Leipziger Museum zeigt von Luther inspirierte Werke Michael Triegels

Michael Triegel, Pietà, Verkündigung. 2015. Entwurf für Ostfenster St. Maria in Köthen. (Bild: © VG Bild-Kunst, Bonn)

Die Augen geschlossen, liegt das tote Küken auf einer Holzplatte. Bizarr stehen die verkrüppelten zartrosa Beinchen vom Körper ab. Über der toten Krähe prangt eine Kinderzeichnung. Sie zeigt einen bärtigen Mann, der ein Fähnchen hochhält.

Das Stillleben „Tod und Auferstehung“ des Leipziger Künstlers Michael Triegel nimmt Bezug auf eine der legendären Tischreden von Reformator Martin Luther. Er gehe darin der Frage nach, ob der Glaube an die Auferstehung heute eigentlich nur noch naiver Kinderglaube sei, sagte der Künstler zur Eröffnung in Leipzig.

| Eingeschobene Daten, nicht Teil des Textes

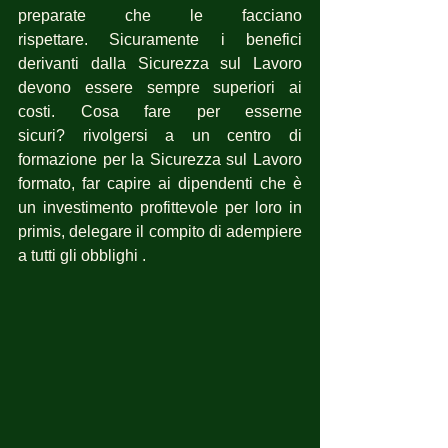
preparate che le facciano 
rispettare. Sicuramente i benefici 
derivanti dalla Sicurezza sul Lavoro 
devono essere sempre superiori ai 
costi. Cosa fare per esserne 
sicuri? rivolgersi a un centro di 
formazione per la Sicurezza sul Lavoro 
formato, far capire ai dipendenti che è 
un investimento profittevole per loro in 
primis, delegare il compito di adempiere 
a tutti gli obblighi .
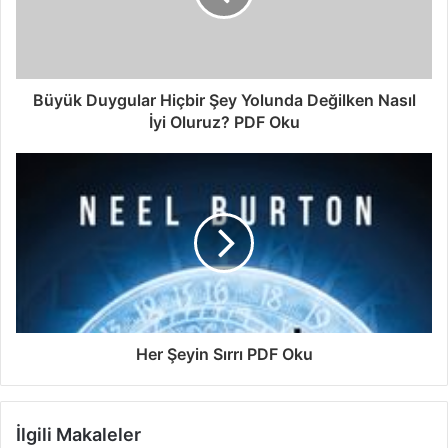
Büyük Duygular Hiçbir Şey Yolunda Değilken Nasıl
İyi Oluruz? PDF Oku
Her Şeyin Sırrı PDF Oku
İlgili Makaleler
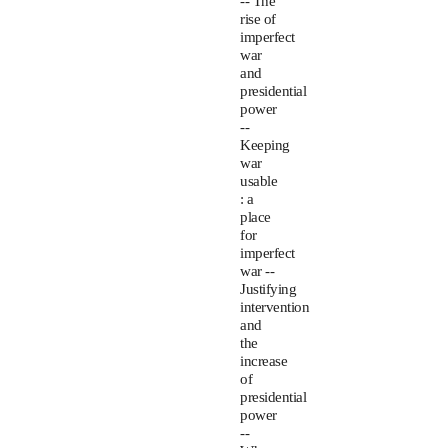
-- The
rise of
imperfect
war
and
presidential
power
--
Keeping
war
usable
: a
place
for
imperfect
war --
Justifying
intervention
and
the
increase
of
presidential
power
--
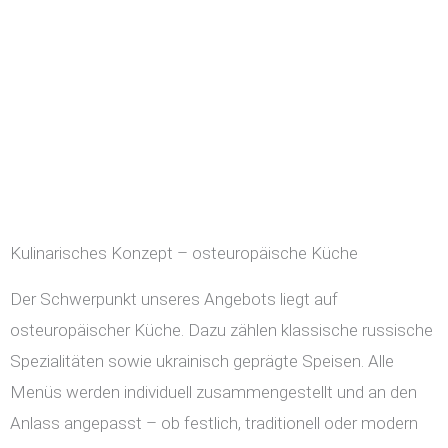
Kulinarisches Konzept – osteuropäische Küche
Der Schwerpunkt unseres Angebots liegt auf
osteuropäischer Küche. Dazu zählen klassische russische
Spezialitäten sowie ukrainisch geprägte Speisen. Alle
Menüs werden individuell zusammengestellt und an den
Anlass angepasst – ob festlich, traditionell oder modern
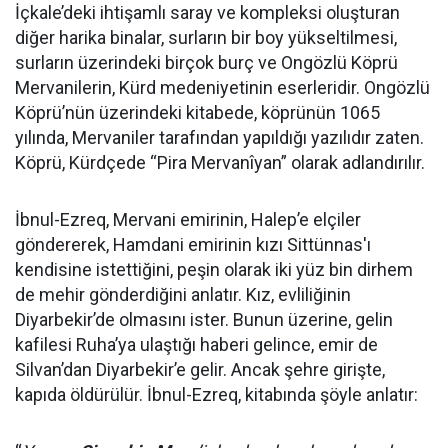
İçkale’deki ihtişamlı saray ve kompleksi oluşturan
diğer harika binalar, surların bir boy yükseltilmesi,
surların üzerindeki birçok burç ve Ongözlü Köprü
Mervanilerin, Kürd medeniyetinin eserleridir. Ongözlü
Köprü’nün üzerindeki kitabede, köprünün 1065
yılında, Mervaniler tarafından yapıldığı yazılıdır zaten.
Köprü, Kürdçede “Pira Mervanîyan” olarak adlandırılır.
İbnul-Ezreq, Mervani emirinin, Halep’e elçiler
göndererek, Hamdani emirinin kızı Sittünnas'ı
kendisine istettiğini, peşin olarak iki yüz bin dirhem
de mehir gönderdiğini anlatır. Kız, evliliğinin
Diyarbekir’de olmasını ister. Bunun üzerine, gelin
kafilesi Ruha’ya ulaştığı haberi gelince, emir de
Silvan’dan Diyarbekir’e gelir. Ancak şehre girişte,
kapıda öldürülür. İbnul-Ezreq, kitabında şöyle anlatır:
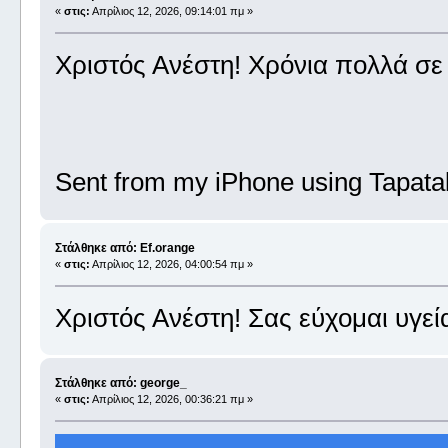
«
στις:
Απρίλιος 12, 2026, 09:14:01 πμ »
Χριστός Ανέστη! Χρόνια πολλά σε 
Sent from my iPhone using Tapata
Στάλθηκε από: Ef.orange
«
στις:
Απρίλιος 12, 2026, 04:00:54 πμ »
Χριστός Ανέστη! Σας εύχομαι υγεί
Στάλθηκε από: george_
«
στις:
Απρίλιος 12, 2026, 00:36:21 πμ »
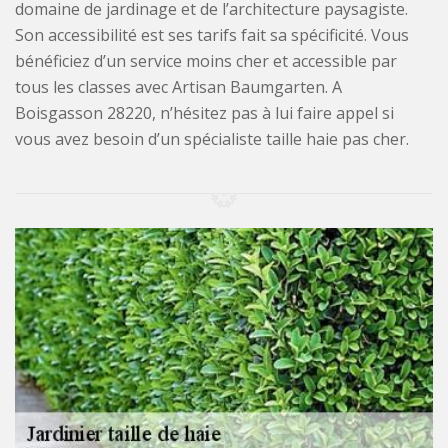
domaine de jardinage et de l’architecture paysagiste.
Son accessibilité est ses tarifs fait sa spécificité. Vous
bénéficiez d’un service moins cher et accessible par
tous les classes avec Artisan Baumgarten. A
Boisgasson 28220, n’hésitez pas à lui faire appel si
vous avez besoin d’un spécialiste taille haie pas cher.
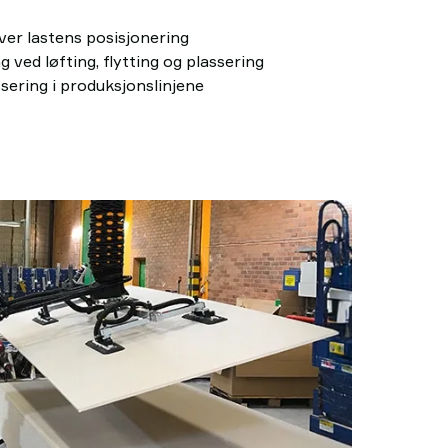
over lastens posisjonering
 ved løfting, flytting og plassering
ssering i produksjonslinjene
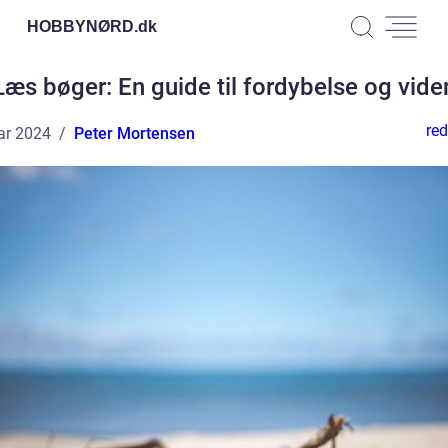
HOBBYNØRD.
dk
Læs bøger: En guide til fordybelse og vide
red
ar 2024
Peter Mortensen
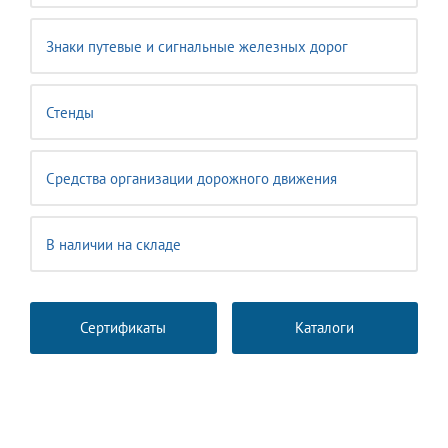
Знаки путевые и сигнальные железных дорог
Стенды
Средства организации дорожного движения
В наличии на складе
Сертификаты
Каталоги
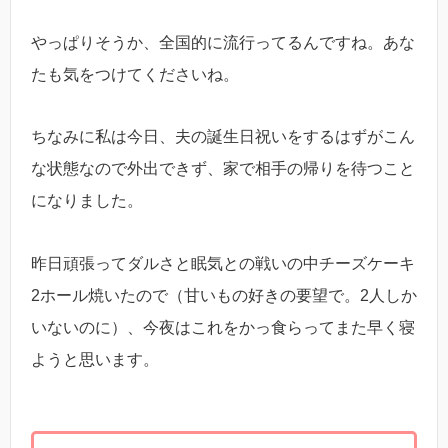
やっぱりそうか、全国的に流行ってるんですね。あな
たも気をつけてくださいね。
ちなみに私は今日、夫の誕生日祝いをするはずがこん
な状態なので外出できず、家で相手の帰りを待つこと
になりました。
昨日頑張ってダルさと眠気との戦いの中チーズケーキ
2ホール焼いたので（甘いもの好きの要望で。2人しか
いないのに）、今夜はこれをかっ食らってまた早く寝
ようと思います。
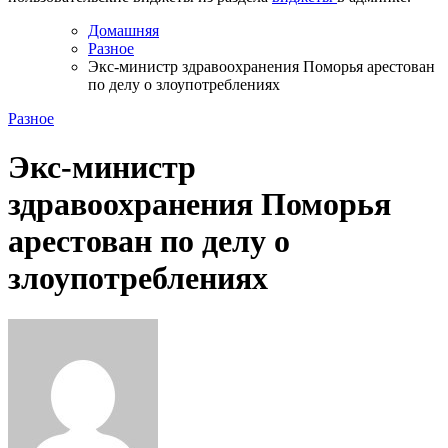
Домашняя
Разное
Экс-министр здравоохранения Поморья арестован
по делу о злоупотреблениях
Разное
Экс-министр
здравоохранения Поморья
арестован по делу о
злоупотреблениях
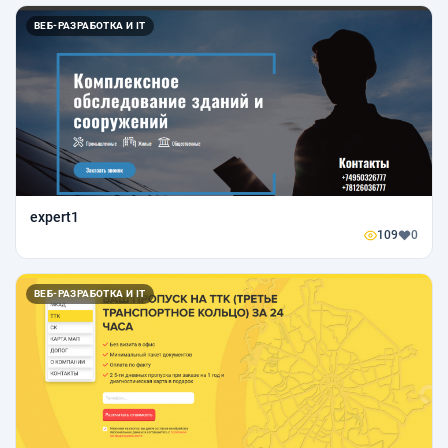
ВЕБ-РАЗРАБОТКА И IT
expert1
109
0
ВЕБ-РАЗРАБОТКА И IT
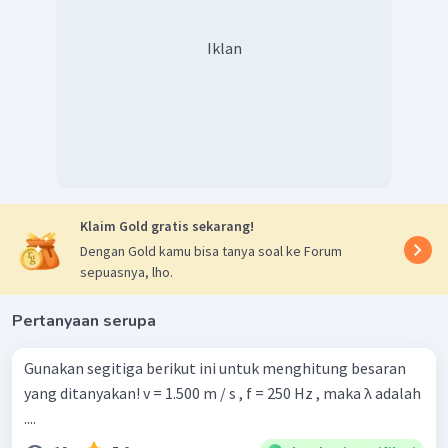
Iklan
Klaim Gold gratis sekarang!
Dengan Gold kamu bisa tanya soal ke Forum
sepuasnya, lho.
Pertanyaan serupa
Gunakan segitiga berikut ini untuk menghitung besaran
yang ditanyakan! v = 1.500 m / s , f = 250 Hz , maka λ adalah
....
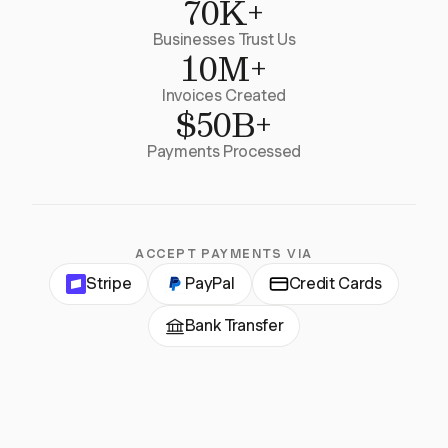
70K+
Businesses Trust Us
10M+
Invoices Created
$50B+
Payments Processed
ACCEPT PAYMENTS VIA
Stripe
PayPal
Credit Cards
Bank Transfer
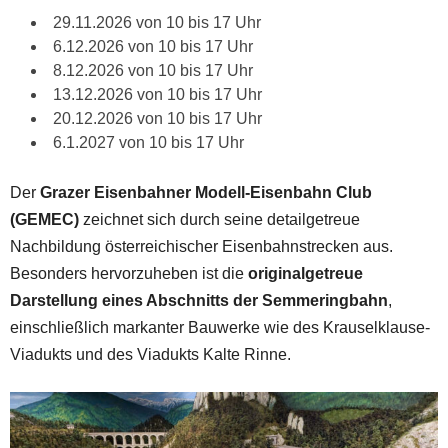
29.11.2026 von 10 bis 17 Uhr
6.12.2026 von 10 bis 17 Uhr
8.12.2026 von 10 bis 17 Uhr
13.12.2026 von 10 bis 17 Uhr
20.12.2026 von 10 bis 17 Uhr
6.1.2027 von 10 bis 17 Uhr
Der
Grazer Eisenbahner Modell-Eisenbahn Club
(GEMEC)
zeichnet sich durch seine detailgetreue
Nachbildung österreichischer Eisenbahnstrecken aus.
Besonders hervorzuheben ist die
originalgetreue
Darstellung eines Abschnitts der Semmeringbahn
,
einschließlich markanter Bauwerke wie des Krauselklause-
Viadukts und des Viadukts Kalte Rinne.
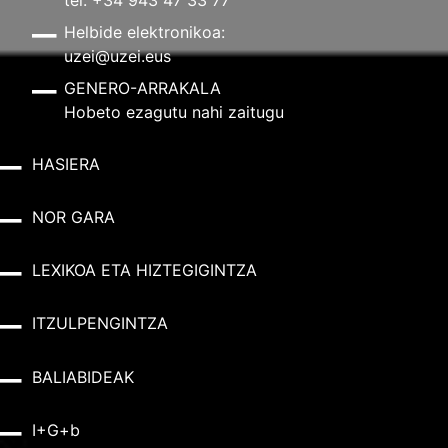
tel: +34 943 47 33 77
Helbide elektronikoa:
uzei@uzei.eus
GENERO-ARRAKALA
Hobeto ezagutu nahi zaitugu
HASIERA
NOR GARA
LEXIKOA ETA HIZTEGIGINTZA
ITZULPENGINTZA
BALIABIDEAK
I+G+b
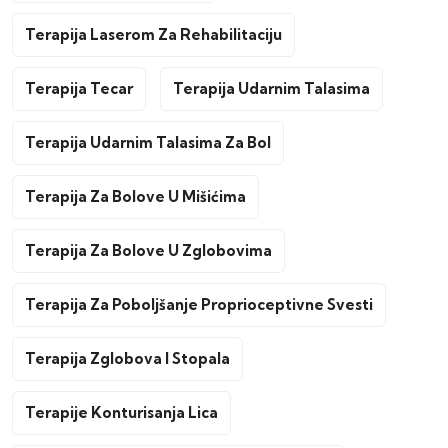
Terapija Laserom Za Rehabilitaciju
Terapija Tecar
Terapija Udarnim Talasima
Terapija Udarnim Talasima Za Bol
Terapija Za Bolove U Mišićima
Terapija Za Bolove U Zglobovima
Terapija Za Poboljšanje Proprioceptivne Svesti
Terapija Zglobova I Stopala
Terapije Konturisanja Lica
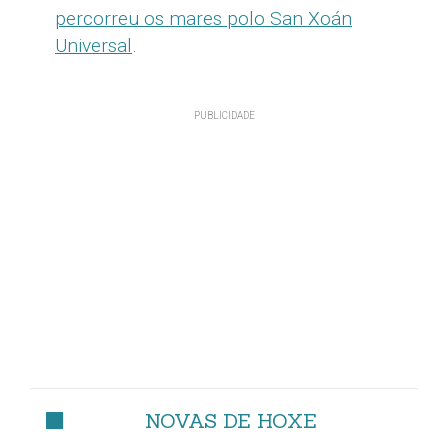
percorreu os mares polo San Xoán
Universal
.
NOVAS DE HOXE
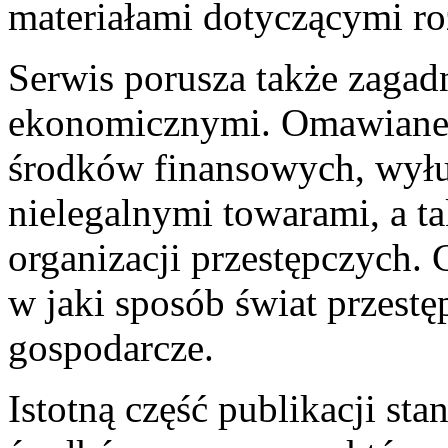
materiałami dotyczącymi ro
Serwis porusza także zagad
ekonomicznymi. Omawiane 
środków finansowych, wyłu
nielegalnymi towarami, a 
organizacji przestępczych. 
w jaki sposób świat przestę
gospodarcze.
Istotną część publikacji st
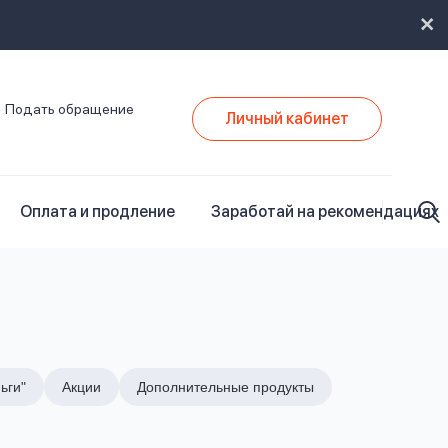
Подать обращение
Личный кабинет
Оплата и продление
Заработай на рекомендациях
ьги"
Акции
Дополнительные продукты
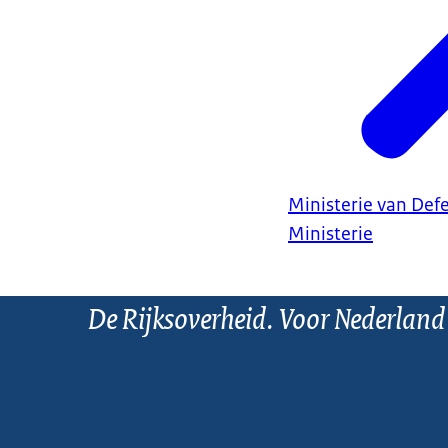
Ministerie van Def
Ministerie
De Rijksoverheid. Voor Nederland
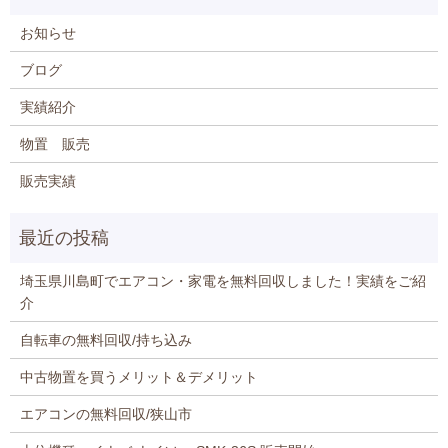
お知らせ
ブログ
実績紹介
物置 販売
販売実績
埼玉県川島町でエアコン・家電を無料回収しました！実績をご紹
介
自転車の無料回収/持ち込み
中古物置を買うメリット＆デメリット
エアコンの無料回収/狭山市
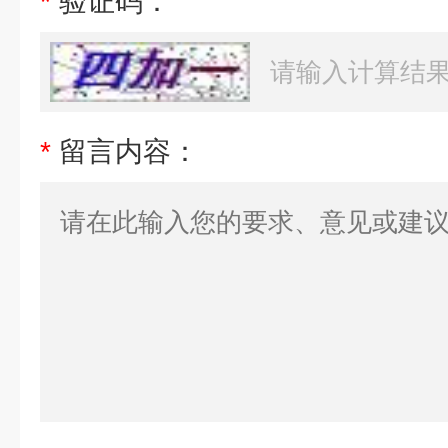
*
验证码：
*
留言内容：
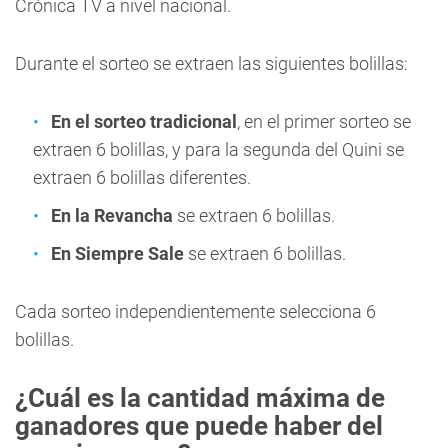
Crónica TV a nivel nacional.
Durante el sorteo se extraen las siguientes bolillas:
En el sorteo tradicional
, en el primer sorteo se
extraen 6 bolillas, y para la segunda del Quini se
extraen 6 bolillas diferentes.
En la Revancha
se extraen 6 bolillas.
En Siempre Sale
se extraen 6 bolillas.
Cada sorteo independientemente selecciona 6
bolillas.
¿Cuál es la cantidad máxima de
ganadores que puede haber del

Elf Stillleben auf Pergament

Elf in dezenten Ocker- und Brauntönen gehaltene, kleinformatige Stillleben hat Triegel im vergangenen Jahr geschaffen. Gemalt sind sie auf Pergament – dem Künstler zufolge eine Hommage an die ersten, zu Luthers Zeit erschienenen Bücher aus demselben Material.

Diese Werke sind ein Beitrag zum Leipziger „Kirchentag auf dem Weg“. Ergänzt wird die Schau „Michael Triegel – Logos und Bild“ von gut zwei Dutzend weiteren Werken des Malers zu christlichen Themen wie Gott, Tod und Dreifaltigkeit. Dazu sind auch die beiden großformatigen Entwürfe für die Fenster in St. Maria Himmelfahrt in Köthen ausgestellt, die in ihrer katholischen Ausrichtung die Spannungen in der Zeit Luthers dem Betrachter spürbar machen können und in diesem Kontext die Bemühungen um eine Ökumene heute aufzeigen.

Bekannt durch Papstporträt

Die Auseinandersetzung mit Luther sei ihm nicht leichtgefallen, betonte Triegel, der 1968 in Erfurt geboren wurde, in der DDR aufwuchs und später katholisch wurde. Bundesweit bekannt wurde er durch ein Porträt des früheren Papstes Benedikt XVI. Triegel lebt und arbeitet in Leipzig.

Michael Triegel, Tod und Auferstehung. Mischtechnik auf Pergament, 2016. (Bild: © VG Bild-Kunst, Bonn)

Vieles am Reformator sei ihm fremd gewesen, sagte der Künstler, unsympathisch gar. Jedoch müsse eine Person oder ein Thema, mit dem man sich künstlerisch auseinandersetze, auch nicht sympathisch sein. Im Gegenteil: An einer Person, an der man sich reibe, könne man sich ganz anders abarbeiten, „und vielleicht entsteht dabei auch eine besondere Wärme“, sagte Triegel.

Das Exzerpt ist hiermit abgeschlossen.